Beyond the political chess match, the socialist advance at the local level is slowly reengineering governance in America’s cities. In city after city, these newly elected left-wing officials are redefining priorities and policies, infusing local government with ideas once considered fringe.
Their influence is evident in budgets, legislative proposals, and the rhetoric of civic leadership. City Hall is being nudged (or in some cases, forced) leftward, often in ways that directly challenge long-established practices of urban governance.
This transformation, however, is incremental and not without friction. In American politics, change often happens gradually, then suddenly. The rise of socialists at the municipal level feels gradual right now, but it is the early phase of a tectonic shift.
Every time a self-styled socialist sweeps into city hall, the headlines vow “bold new ideas,” but what actually follows is a steady hollowing-out of basic competence. You can see it window by window. In Chicago, rent-control posturing stalled new housing. In Minneapolis, an exuberant push to “re-imagine” public safety left response times lagging before the council quietly refunded the department months later. These are symptoms of a governing philosophy that treats metrics as afterthoughts and elevates moral posturing over measurable performance.
Recall the broken windows analogy I’ve written about before. America now suffers “tens of thousands” of small civic failures: each failing school, each park left to weeds, each unresponsive bureau together spell a slow civic catastrophe. Socialist policy agendas, whatever their intentions, tend to multiply those cracks. Budgets balloon with promises of free transit and city-owned groceries. It is the politics of feeling competent rather than being competent.
Worse, this deterioration is incremental—so incremental we barely notice until essential services lay in ruin. “The destruction of society through toxic progressivism is incremental.” The pattern is eerily consistent: high rhetoric, low delivery, and then an exodus of middle-class families who can’t afford another experiment in municipal finance. Civic ambition becomes performance art, applauded on social media but absent where it counts: balanced budgets or children that can read.

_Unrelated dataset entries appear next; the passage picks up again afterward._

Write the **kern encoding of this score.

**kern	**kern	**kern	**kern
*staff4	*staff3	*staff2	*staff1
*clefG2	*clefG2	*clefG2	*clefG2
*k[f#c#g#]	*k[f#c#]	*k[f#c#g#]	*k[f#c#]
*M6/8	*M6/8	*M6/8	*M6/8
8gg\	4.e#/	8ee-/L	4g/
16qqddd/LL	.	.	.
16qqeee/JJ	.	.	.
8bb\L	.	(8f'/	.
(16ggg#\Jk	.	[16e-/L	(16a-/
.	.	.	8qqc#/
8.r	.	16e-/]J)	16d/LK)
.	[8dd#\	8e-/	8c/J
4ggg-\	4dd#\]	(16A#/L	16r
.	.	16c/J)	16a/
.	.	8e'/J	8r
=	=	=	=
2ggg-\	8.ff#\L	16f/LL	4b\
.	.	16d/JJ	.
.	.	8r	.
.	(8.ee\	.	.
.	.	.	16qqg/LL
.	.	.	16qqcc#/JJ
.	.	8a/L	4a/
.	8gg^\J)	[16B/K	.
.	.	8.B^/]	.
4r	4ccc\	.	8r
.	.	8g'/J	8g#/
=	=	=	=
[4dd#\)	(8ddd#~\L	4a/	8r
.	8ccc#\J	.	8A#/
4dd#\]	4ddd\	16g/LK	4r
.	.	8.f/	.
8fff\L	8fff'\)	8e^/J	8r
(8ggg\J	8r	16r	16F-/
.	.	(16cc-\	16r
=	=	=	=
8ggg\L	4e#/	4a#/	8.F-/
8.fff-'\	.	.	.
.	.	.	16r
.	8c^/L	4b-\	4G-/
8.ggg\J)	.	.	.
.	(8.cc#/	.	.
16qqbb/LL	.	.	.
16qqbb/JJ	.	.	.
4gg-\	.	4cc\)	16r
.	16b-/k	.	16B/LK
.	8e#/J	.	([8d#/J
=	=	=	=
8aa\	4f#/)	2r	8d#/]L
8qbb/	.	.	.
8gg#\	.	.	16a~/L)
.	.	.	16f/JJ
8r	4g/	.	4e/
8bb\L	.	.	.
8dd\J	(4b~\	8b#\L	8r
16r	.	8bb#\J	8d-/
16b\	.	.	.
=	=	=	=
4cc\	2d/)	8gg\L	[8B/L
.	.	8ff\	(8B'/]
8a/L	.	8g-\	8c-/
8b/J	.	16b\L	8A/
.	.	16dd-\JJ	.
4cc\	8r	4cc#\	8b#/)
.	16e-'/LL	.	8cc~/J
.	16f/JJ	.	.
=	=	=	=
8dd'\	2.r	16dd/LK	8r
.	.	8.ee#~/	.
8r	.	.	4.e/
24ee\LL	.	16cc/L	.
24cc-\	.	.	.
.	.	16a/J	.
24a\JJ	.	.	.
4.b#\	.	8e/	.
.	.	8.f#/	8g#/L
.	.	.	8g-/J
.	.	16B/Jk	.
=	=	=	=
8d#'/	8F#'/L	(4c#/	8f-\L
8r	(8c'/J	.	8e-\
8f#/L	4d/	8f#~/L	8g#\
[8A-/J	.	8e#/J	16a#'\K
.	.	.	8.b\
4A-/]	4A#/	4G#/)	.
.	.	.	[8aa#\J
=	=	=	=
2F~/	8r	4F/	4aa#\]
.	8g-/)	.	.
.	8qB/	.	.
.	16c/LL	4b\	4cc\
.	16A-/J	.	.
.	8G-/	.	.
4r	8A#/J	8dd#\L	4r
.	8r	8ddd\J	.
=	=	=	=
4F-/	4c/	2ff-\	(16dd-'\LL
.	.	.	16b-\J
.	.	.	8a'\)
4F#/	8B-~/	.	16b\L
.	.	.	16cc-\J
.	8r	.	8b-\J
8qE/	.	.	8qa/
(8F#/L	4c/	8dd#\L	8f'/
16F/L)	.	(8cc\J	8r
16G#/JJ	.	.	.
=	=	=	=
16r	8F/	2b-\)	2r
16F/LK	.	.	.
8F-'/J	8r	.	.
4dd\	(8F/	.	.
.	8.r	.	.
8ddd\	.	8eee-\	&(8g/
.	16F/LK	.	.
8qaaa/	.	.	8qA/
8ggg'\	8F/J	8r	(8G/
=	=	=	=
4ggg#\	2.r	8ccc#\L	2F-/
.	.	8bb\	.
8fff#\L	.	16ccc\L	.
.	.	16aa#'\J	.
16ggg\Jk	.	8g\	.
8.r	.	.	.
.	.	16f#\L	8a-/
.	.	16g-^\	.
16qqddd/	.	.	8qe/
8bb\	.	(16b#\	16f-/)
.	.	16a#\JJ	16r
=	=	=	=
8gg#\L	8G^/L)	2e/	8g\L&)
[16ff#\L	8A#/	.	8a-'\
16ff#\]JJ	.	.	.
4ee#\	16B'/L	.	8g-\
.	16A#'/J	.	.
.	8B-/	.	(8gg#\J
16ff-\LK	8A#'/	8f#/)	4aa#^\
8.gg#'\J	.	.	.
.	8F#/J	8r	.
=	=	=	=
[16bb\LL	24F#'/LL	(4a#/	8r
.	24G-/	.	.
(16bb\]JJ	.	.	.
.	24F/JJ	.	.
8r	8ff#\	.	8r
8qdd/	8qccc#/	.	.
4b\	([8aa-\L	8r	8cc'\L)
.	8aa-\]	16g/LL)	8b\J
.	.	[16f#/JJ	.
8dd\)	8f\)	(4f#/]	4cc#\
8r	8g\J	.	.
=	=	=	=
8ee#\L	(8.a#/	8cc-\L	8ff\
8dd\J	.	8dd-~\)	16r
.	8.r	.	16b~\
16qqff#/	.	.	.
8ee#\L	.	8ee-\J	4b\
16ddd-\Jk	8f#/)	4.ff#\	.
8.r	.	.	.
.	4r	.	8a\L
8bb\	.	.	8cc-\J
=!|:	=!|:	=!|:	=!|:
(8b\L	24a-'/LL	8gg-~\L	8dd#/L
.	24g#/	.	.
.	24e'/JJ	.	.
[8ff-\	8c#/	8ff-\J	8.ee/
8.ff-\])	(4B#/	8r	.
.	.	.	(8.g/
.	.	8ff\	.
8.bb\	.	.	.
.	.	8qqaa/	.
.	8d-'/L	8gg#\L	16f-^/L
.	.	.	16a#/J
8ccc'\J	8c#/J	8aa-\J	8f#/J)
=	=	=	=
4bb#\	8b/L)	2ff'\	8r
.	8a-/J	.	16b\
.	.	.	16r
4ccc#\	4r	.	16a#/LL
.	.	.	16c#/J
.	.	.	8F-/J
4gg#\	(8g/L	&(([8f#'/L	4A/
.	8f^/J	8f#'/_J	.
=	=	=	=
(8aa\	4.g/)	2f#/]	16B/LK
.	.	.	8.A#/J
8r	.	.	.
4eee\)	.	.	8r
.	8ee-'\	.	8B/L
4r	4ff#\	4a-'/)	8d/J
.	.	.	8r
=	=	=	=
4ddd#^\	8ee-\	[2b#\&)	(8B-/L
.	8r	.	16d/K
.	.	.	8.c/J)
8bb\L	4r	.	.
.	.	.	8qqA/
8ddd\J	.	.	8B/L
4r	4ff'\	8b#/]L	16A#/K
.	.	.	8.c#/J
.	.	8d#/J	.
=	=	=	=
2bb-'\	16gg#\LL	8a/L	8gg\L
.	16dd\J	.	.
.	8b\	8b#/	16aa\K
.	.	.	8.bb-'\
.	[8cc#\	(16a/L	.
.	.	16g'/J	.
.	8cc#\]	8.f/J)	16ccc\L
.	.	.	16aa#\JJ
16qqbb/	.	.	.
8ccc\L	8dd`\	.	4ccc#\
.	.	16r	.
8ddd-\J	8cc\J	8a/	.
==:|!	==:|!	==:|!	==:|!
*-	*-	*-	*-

This is where the Democratic Party’s schism turns existential. The Democrats risk becoming the party of grand designs that never quite work. Voters may indulge symbolism for a cycle or two, but they will not forgive failing schools, spiraling taxes, or government-operated grocery stores that eat away at the city budget. That reality is already fracturing the coalition. Urban progressives demand purity tests; suburban moderates, staring at rising crime and tax bills, quietly shift to the center.
Cities still power America, but that’s jeopardized when you swap practical maintenance for ideological pageantry. Once civic competence is gone, it is hard to rebuild. One broken window at a time becomes a skyline of shattered glass, and voters will not forget who is responsible.
So, congratulations New York. You will no doubt get what you voted for.